4. Simbol Status Sosial dan Keseriusan
Pada abad ke-19, fotografi bukan hal murah. Hanya kalangan tertentu yang mampu membayar jasa fotografer profesional. Foto menjadi simbol status sosial yang serius seperti lambang kedudukan atau identitas keluarga. Karena itu, ekspresi formal lebih dihargai daripada senyum yang dianggap tidak resmi.
5. Perubahan Zaman: Munculnya Senyum di Foto
Perubahan mulai terjadi pada awal abad ke-20. Beberapa faktor yang memengaruhi antara lain:
- Teknologi kamera semakin cepat: Proses pencahayaan menjadi singkat, cukup sepersekian detik, sehingga orang lebih leluasa menampilkan ekspresi alami.
- Kebudayaan populer: Iklan, majalah, dan film Hollywood memperkenalkan senyum sebagai simbol kebahagiaan dan daya tarik. Aktris dan aktor tersenyum di depan kamera, menjadi tren yang ditiru masyarakat.
- Perubahan pandangan sosial: Foto tidak lagi sekadar benda formal, melainkan media kenangan keluarga, momen pernikahan, atau perjalanan.
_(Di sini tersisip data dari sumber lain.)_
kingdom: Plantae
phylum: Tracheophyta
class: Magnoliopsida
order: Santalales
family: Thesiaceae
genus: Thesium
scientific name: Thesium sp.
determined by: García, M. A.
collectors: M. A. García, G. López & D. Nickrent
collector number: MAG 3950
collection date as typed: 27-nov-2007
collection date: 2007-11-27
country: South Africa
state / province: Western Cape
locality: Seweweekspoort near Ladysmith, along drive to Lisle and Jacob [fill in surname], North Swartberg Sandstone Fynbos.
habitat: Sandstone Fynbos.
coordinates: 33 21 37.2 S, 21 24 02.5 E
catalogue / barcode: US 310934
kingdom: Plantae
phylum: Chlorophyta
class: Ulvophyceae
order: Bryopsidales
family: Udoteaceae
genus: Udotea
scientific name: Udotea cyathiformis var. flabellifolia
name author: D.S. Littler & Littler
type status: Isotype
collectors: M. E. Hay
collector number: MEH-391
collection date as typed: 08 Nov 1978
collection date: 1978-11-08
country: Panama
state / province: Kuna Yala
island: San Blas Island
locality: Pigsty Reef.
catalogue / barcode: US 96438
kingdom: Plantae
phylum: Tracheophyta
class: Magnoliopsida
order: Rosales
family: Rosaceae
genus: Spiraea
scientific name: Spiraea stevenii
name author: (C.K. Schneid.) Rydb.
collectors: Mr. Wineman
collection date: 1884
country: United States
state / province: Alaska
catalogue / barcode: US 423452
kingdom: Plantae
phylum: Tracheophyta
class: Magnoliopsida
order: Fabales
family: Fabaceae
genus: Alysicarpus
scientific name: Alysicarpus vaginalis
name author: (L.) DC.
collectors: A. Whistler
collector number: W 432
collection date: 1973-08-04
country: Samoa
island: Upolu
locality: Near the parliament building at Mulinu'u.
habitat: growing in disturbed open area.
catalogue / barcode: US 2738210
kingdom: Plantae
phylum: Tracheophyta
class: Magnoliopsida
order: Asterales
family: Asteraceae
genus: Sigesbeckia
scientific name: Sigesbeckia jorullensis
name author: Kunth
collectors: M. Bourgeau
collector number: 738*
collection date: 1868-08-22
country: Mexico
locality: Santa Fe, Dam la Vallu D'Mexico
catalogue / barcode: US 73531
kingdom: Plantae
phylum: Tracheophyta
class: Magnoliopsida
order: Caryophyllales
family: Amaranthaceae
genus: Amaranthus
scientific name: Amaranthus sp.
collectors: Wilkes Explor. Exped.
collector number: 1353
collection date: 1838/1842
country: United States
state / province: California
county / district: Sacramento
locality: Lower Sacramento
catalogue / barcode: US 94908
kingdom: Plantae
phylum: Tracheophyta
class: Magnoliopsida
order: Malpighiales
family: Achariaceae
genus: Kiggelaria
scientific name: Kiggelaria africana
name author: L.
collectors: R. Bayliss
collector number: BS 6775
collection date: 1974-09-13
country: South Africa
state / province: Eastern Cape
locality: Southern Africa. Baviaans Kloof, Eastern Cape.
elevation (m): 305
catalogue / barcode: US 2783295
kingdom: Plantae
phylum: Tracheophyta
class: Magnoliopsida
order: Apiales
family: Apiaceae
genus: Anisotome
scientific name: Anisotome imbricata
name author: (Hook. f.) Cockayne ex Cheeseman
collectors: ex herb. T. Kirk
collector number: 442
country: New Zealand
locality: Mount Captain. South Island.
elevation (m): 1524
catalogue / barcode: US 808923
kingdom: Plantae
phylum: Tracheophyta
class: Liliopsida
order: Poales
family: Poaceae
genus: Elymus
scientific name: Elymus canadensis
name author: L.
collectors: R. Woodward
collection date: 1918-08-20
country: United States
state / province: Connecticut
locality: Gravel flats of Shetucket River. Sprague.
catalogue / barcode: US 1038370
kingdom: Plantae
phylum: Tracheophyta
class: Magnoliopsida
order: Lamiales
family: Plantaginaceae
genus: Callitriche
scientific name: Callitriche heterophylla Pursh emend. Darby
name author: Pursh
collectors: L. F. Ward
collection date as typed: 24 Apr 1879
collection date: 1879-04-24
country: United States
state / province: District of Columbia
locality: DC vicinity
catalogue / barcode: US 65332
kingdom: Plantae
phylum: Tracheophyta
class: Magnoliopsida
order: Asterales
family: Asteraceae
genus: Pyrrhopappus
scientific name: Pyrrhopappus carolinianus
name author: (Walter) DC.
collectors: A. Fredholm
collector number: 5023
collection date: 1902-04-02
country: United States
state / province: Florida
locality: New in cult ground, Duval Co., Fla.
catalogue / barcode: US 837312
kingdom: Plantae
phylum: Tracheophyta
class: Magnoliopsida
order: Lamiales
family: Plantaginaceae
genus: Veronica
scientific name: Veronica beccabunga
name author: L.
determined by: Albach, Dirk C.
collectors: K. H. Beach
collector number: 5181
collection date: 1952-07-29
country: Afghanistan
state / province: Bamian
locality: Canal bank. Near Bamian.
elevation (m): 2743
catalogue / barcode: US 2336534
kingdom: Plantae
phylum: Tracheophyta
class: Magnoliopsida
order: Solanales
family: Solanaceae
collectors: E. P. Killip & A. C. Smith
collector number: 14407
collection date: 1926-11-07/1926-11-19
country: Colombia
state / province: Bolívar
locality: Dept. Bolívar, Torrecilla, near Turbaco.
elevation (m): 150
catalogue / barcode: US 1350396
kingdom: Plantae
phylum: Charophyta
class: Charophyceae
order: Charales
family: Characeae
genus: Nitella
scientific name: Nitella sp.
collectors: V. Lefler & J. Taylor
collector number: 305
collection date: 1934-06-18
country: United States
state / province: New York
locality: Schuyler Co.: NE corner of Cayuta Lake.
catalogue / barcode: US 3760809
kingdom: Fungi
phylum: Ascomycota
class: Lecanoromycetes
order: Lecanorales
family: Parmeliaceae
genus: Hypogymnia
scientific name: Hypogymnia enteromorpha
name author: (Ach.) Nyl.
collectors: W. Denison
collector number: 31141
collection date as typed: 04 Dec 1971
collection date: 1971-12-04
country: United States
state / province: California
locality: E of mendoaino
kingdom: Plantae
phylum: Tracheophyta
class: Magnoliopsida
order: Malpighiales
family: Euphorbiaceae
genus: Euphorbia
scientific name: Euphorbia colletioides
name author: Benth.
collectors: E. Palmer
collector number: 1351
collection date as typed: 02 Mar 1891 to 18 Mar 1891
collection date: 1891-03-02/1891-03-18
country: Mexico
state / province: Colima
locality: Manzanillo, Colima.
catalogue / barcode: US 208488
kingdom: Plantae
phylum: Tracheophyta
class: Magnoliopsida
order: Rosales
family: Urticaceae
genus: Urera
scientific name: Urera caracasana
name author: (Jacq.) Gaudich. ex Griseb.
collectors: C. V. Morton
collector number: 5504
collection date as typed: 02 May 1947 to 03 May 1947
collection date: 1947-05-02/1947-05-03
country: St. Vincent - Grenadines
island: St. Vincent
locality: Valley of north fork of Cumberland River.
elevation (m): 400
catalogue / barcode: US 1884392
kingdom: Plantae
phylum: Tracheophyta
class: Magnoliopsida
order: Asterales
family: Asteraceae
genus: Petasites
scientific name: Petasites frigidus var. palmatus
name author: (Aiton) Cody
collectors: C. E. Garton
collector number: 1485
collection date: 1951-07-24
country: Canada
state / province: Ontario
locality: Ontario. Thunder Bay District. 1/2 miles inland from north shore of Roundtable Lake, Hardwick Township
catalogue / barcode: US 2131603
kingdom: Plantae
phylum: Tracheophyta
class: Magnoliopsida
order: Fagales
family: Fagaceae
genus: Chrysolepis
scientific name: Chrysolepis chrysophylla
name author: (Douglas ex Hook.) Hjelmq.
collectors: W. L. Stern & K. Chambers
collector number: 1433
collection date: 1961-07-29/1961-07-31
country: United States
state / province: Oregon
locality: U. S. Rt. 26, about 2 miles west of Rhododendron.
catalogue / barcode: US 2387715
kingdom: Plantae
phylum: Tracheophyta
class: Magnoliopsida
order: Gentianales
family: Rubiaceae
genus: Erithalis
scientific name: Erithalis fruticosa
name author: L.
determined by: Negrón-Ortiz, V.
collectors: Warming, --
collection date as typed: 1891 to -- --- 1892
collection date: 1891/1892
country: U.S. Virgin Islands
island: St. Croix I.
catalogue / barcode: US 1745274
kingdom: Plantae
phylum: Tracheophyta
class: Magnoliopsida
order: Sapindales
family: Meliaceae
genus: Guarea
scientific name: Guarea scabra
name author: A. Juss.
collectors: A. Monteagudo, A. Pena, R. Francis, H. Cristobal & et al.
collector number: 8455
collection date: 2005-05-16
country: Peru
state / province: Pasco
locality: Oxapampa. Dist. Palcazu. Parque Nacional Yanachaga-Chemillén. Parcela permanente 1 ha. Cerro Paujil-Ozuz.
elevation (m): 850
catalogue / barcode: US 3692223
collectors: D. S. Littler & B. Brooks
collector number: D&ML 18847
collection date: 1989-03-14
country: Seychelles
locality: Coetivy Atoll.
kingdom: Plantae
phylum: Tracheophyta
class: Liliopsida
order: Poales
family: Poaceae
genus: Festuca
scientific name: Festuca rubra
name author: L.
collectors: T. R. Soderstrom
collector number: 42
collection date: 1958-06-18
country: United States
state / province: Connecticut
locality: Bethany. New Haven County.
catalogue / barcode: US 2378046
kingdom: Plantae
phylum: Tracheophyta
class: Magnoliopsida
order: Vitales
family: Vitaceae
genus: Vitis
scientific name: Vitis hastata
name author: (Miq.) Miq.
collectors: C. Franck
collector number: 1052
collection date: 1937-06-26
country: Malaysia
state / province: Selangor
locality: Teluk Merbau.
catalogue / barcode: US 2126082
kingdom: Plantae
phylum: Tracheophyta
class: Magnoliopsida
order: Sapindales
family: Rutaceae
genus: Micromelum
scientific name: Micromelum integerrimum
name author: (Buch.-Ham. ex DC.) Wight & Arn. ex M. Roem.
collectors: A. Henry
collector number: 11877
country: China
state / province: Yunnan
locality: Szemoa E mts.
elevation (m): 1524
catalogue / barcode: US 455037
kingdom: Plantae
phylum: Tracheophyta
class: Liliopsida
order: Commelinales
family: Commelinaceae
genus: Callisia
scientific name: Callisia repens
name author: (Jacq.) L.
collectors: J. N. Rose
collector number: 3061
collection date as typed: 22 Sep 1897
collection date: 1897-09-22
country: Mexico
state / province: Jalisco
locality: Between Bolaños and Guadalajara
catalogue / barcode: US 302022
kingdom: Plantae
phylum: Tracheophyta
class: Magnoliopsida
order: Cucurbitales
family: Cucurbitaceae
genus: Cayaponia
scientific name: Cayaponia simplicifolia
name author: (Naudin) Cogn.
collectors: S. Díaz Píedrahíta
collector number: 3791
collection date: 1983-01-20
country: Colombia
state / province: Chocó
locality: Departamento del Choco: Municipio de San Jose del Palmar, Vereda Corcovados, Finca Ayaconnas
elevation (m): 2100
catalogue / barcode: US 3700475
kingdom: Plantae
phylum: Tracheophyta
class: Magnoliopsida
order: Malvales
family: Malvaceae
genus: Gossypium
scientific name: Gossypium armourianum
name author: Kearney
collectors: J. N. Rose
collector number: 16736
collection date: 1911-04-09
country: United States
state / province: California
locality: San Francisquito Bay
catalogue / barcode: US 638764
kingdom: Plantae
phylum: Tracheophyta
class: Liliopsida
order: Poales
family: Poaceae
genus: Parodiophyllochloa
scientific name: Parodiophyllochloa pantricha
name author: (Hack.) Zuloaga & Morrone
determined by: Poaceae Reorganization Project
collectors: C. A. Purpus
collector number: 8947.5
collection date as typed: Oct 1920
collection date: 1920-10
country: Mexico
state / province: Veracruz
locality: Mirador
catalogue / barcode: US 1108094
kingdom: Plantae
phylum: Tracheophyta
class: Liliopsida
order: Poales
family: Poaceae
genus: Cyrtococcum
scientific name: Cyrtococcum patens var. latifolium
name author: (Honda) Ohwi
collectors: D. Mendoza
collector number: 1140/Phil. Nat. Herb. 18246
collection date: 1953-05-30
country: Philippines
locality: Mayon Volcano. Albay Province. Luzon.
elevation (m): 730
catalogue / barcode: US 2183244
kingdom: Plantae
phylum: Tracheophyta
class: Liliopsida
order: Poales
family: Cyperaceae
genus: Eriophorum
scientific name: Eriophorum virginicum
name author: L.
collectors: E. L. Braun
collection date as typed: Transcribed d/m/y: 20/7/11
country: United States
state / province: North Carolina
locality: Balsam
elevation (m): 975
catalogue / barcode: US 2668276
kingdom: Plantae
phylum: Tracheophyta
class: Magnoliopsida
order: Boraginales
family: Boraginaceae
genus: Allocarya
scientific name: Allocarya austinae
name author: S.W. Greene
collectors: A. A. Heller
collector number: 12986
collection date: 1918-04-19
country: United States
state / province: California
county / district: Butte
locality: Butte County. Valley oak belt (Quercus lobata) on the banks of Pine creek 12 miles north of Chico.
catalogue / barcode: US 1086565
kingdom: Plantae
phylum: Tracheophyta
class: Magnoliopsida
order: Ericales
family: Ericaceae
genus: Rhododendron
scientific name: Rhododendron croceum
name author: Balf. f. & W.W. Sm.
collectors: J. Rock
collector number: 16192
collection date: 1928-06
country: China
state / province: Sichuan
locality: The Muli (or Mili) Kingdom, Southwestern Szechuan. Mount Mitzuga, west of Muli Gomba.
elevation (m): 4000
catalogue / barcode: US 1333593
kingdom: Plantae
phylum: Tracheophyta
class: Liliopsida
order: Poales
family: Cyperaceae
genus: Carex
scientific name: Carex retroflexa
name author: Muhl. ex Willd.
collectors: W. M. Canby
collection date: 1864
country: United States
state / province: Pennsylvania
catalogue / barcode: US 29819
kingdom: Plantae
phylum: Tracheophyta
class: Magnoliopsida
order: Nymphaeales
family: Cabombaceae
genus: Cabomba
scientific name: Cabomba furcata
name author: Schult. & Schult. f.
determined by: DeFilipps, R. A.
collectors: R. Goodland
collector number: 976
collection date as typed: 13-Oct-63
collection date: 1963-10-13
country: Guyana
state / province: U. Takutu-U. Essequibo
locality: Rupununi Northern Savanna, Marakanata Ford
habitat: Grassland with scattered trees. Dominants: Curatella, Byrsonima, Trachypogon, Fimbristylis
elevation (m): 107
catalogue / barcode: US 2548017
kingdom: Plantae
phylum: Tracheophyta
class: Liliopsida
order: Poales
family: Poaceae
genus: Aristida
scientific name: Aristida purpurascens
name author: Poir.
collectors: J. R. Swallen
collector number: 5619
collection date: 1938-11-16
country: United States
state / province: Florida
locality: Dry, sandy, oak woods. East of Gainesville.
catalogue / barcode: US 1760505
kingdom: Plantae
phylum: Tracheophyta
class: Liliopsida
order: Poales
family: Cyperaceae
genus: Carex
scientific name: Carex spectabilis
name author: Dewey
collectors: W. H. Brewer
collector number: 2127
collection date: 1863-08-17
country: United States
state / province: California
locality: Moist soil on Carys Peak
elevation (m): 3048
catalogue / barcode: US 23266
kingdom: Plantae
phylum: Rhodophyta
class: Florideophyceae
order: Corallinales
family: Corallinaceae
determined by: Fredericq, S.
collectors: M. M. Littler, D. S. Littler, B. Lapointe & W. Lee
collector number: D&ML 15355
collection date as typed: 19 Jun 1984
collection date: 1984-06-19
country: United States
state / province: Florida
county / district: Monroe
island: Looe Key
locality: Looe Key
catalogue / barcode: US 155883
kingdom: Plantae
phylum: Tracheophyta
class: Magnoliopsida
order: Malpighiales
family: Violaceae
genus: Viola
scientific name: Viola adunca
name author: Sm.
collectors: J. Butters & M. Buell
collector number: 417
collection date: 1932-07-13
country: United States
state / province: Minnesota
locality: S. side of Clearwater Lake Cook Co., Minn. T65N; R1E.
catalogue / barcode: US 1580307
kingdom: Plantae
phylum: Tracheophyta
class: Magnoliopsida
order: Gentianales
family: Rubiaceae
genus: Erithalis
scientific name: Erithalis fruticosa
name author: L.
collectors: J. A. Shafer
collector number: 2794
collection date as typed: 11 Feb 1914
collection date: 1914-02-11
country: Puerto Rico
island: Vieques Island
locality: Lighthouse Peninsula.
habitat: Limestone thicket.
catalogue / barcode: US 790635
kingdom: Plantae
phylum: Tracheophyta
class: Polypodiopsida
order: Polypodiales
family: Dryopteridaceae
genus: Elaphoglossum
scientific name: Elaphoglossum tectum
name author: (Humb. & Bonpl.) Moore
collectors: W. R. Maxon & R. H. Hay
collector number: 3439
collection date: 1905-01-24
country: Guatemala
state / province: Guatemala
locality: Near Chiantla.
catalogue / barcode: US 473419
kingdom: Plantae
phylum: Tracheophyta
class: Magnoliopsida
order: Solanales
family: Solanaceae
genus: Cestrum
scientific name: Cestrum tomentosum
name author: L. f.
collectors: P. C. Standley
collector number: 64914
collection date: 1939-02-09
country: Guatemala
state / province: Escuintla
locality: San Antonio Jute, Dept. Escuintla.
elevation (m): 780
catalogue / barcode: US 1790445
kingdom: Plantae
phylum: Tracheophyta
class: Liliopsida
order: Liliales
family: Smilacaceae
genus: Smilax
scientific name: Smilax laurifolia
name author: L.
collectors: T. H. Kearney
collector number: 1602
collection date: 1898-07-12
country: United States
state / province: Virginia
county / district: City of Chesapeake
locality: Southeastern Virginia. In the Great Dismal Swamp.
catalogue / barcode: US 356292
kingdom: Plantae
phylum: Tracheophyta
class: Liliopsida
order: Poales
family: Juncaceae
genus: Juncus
Senyum dianggap lebih hangat dan menyenangkan untuk dikenang.
6. Senyum sebagai Norma Modern
Pada pertengahan abad ke-20, terutama setelah era kamera Kodak yang praktis dan murah, senyum menjadi norma baru dalam fotografi. Iklan-iklan bahkan mendorong orang untuk “Say Cheese!” ketika difoto. Sejak saat itu, tersenyum dalam foto dianggap tanda kebahagiaan, keramahan, dan keaslian.
Kini, senyum di foto seolah menjadi kewajiban. Meski begitu, foto-foto kuno dengan ekspresi serius tetap memiliki daya tarik tersendiri, menghadirkan kesan misterius dan elegan yang tidak dimiliki oleh foto modern.
Kesimpulan
Senyum dalam foto ternyata bukan sesuatu yang otomatis ada sejak awal sejarah fotografi. Ia lahir dari kombinasi antara perkembangan teknologi, perubahan budaya, dan pergeseran pandangan sosial. Jika foto kuno identik dengan ekspresi serius, maka foto modern justru identik dengan senyum ceria.
Dari ekspresi kaku menjadi tawa yang abadi, perjalanan senyum dalam fotografi menunjukkan bahwa setiap gambar bukan hanya sekadar wajah, melainkan juga cermin perubahan zaman.